Het gaat om redding uit gevaar. Rabbijn Neria wijst in dit verband op een Talmoedpassage in traktaat Pesachiem (117a), waaruit blijkt, dat Halleel voor iedere redding gezegd mag worden: “De Profeten hebben ingesteld, dat men Halleel reciteert bij iedere verlossing uit tsores”. Ook een verlossing zonder bovennatuurlijke verschijnselen is reden voor dankzegging. Daar de Onafhankelijkheidsoorlog in 1948 zeker een verlossing betekende omdat we van alle kanten belaagd werden, zou het dus gepast zijn Halleel als dankgebed in te voeren. Het Opperrabbinaat van Israël heeft daarom Halleel op Jom ha’atsma’oet als dankgebed ingesteld.

 

Het huidige Opperrabbinaat van Israël heeft echter alleen Halleel zonder beracha ingesteld. Ook Rabbijn Neria keert zich tegen Halleel met beracha op Jom ha’atsma’oet. Hij analyseert de zojuist vermelde vraag waarom wij op Poeriem geen Halleel zeggen. De Talmoedist Rava antwoordt, dat Halleel op Poeriem niet op zijn plaats is, omdat de Joden – ook na de redding uit de handen van Haman – nog steeds onderdanen bleven van koning Achasjverosj en zich niet hadden kunnen losmaken van de invloeden van hun medisch-perzische omgeving.
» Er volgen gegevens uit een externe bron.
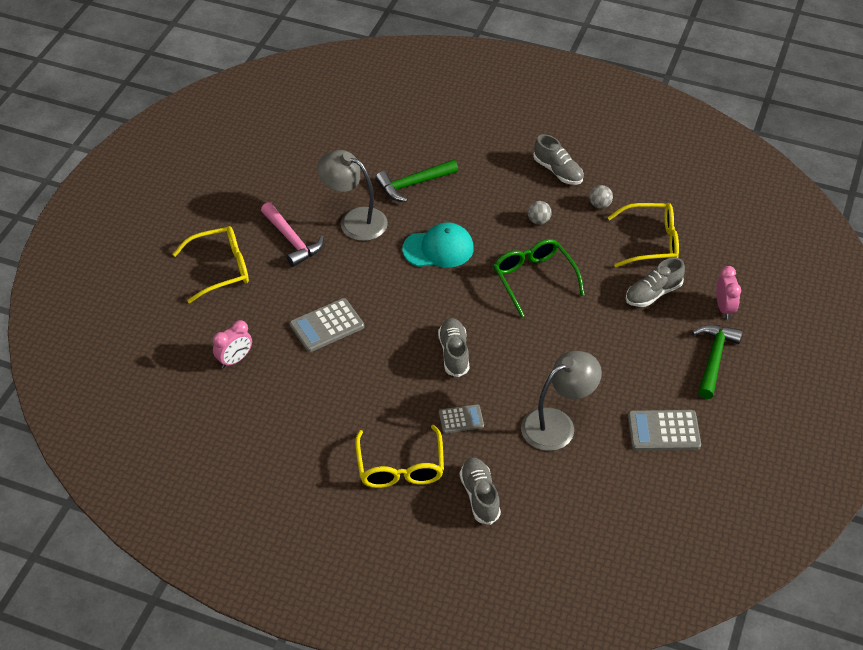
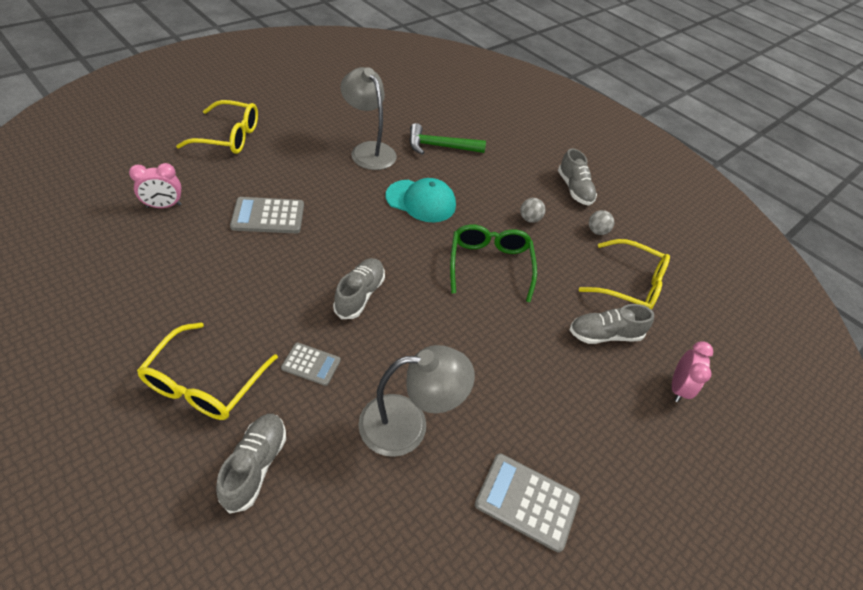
camera: 20 degrees right, 0 degrees up
pink hammer [261,202,324,267] -> none
green hammer [692,325,743,399] -> none

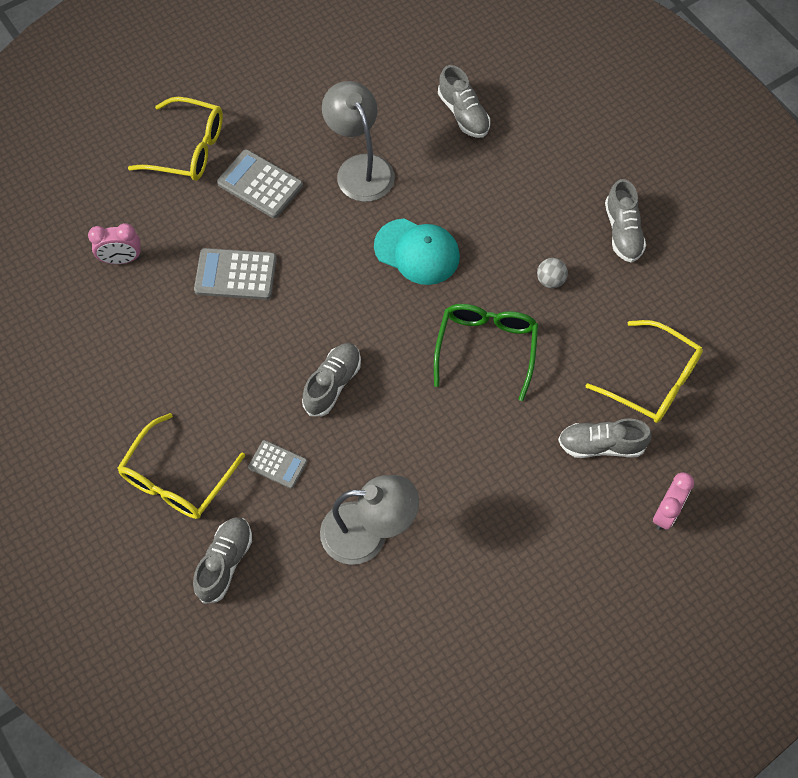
camera: 15 degrees right, 15 degrees up
green hammer [409,123,486,155] -> none
grey calculator [475,453,580,552] -> grey calculator moved to [217,149,303,218]
grey ball [589,210,614,235] -> none
none -> grey shoe [438,65,490,138]

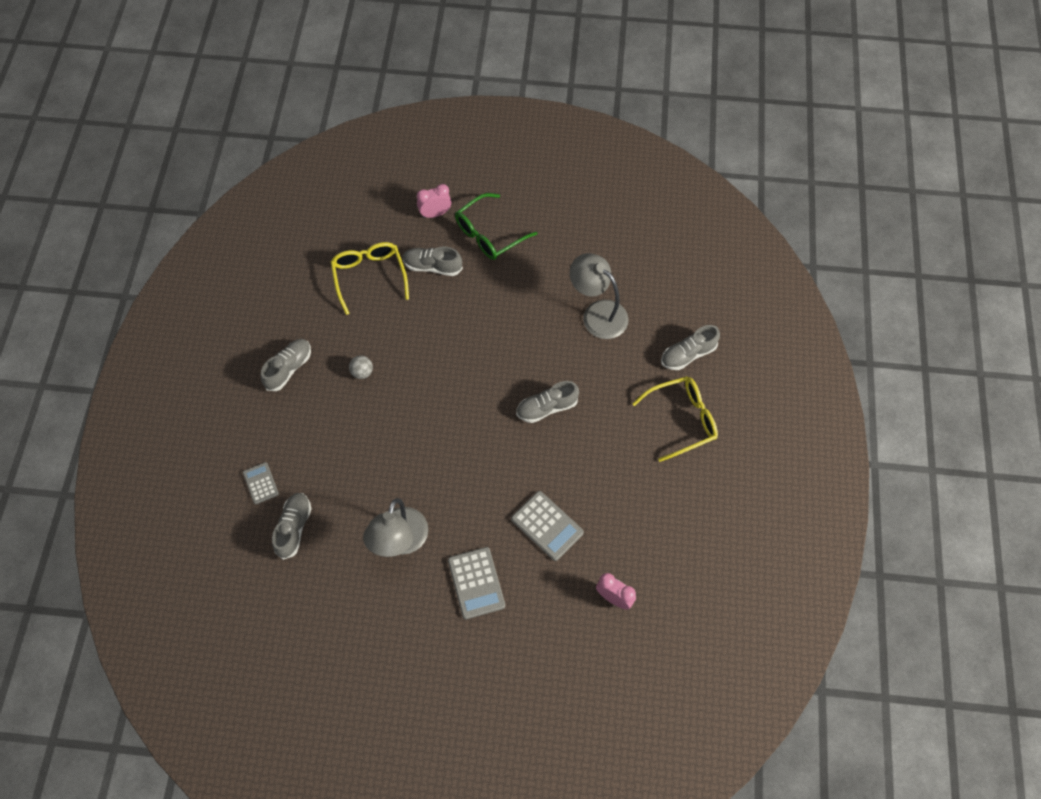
camera: 140 degrees left, 0 degrees up
yellow glasses [128,97,223,181] -> none
grey calculator [248,440,307,489] -> grey calculator moved to [243,462,279,504]
turquoise cap [374,218,460,285] -> none
green glasses [434,304,538,401] -> green glasses moved to [455,193,537,260]
grey shoe [558,418,652,458] -> grey shoe turned 150 degrees clockwise [403,246,463,276]

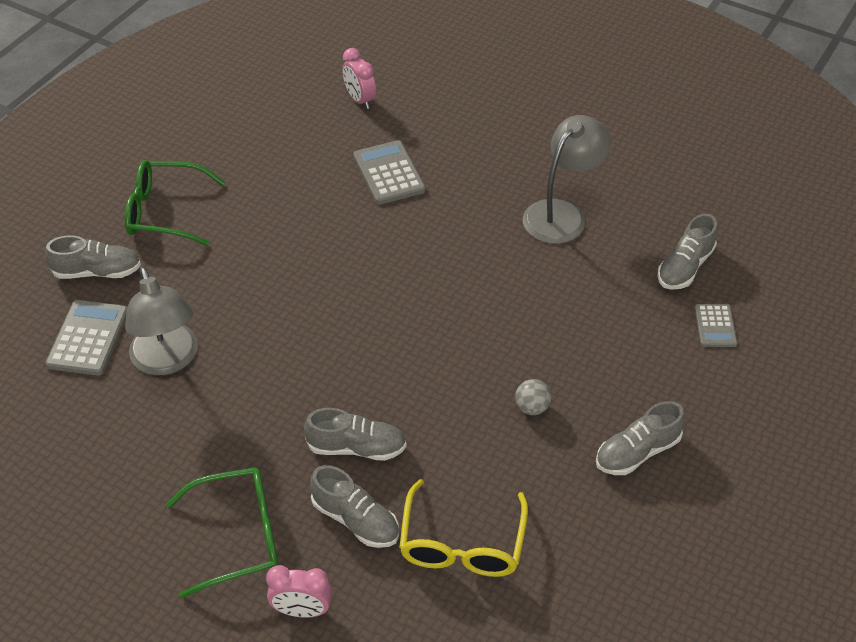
camera: 155 degrees left, 15 degrees down
grey calculator [448,547,505,619] -> grey calculator moved to [46,300,127,376]
grey shoe [516,381,579,423] -> grey shoe moved to [304,408,407,461]
yellow glasses [632,376,718,462] -> green glasses [125,160,225,246]

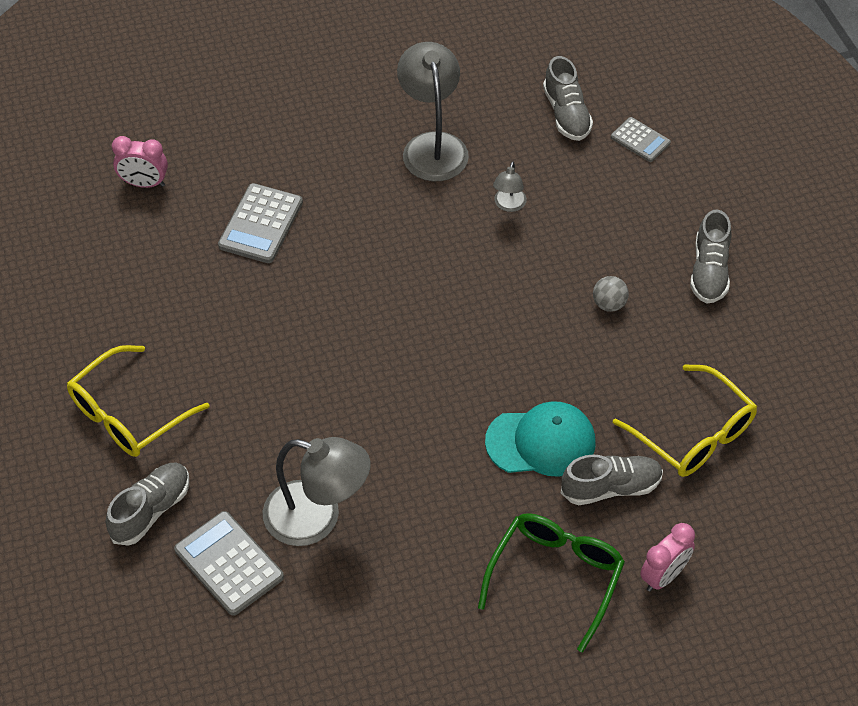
camera: 50 degrees left, 5 degrees up
green glasses [125,160,225,246] -> yellow glasses [67,345,210,457]
grey shoe [304,408,407,461] -> turquoise cap [485,401,595,477]
grey calculator [353,140,426,204] -> grey calculator turned 90 degrees counterclockwise [218,183,303,263]
none -> grey lamp [493,161,527,212]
Dit is geen vrijheid in de ware zin van het woord.

 

Volgens Rabbijn Neria moet fysieke bevrijding gepaard gaan met geestelijke verheffing in religieuze zin. Pas dan is er reden voor Halleel met beracha. Halleel is immers een religieuze expressie van dank. Het geeft uiting aan het besef, dat G’d ten faveure van het Joodse volk intervenieerde in het wereldgebeuren. Een dergelijke werkelijke bevrijding werden de Joden deelachtig bij de uittocht uit Egypte. Van dienaren van Farao werden zij dienaren van G’d. Een slavenvolk werd tot volk van het Boek.

 

Voor vele Joden betekende de oprichting van de Staat een nieuw lichtpunt na de verschrikkelijke ervaringen van de Holocaust. Voor een aantal mensen betekende dit ook een religieuze opleving. Toch heeft het huidige Opperrabbinaat van Israël Halleel zonder beracha ingesteld, omdat de oprichting van de Staat niet voor het Joodse volk als geheel die religieuze verdieping heeft gebracht, die men gehoopt had. Dit verklaart ook, waarom de Agoeda Halleel met beracha op dit moment principieel afwijst. Agoedisten kijken tegen Israël aan door de bril van de Thora: een uniek land waar door ons de hoogste geestelijke idealen gerealiseerd kunnen worden. Daarom achten zij al te grote uitbundigheid op dit moment ietwat voorbarig.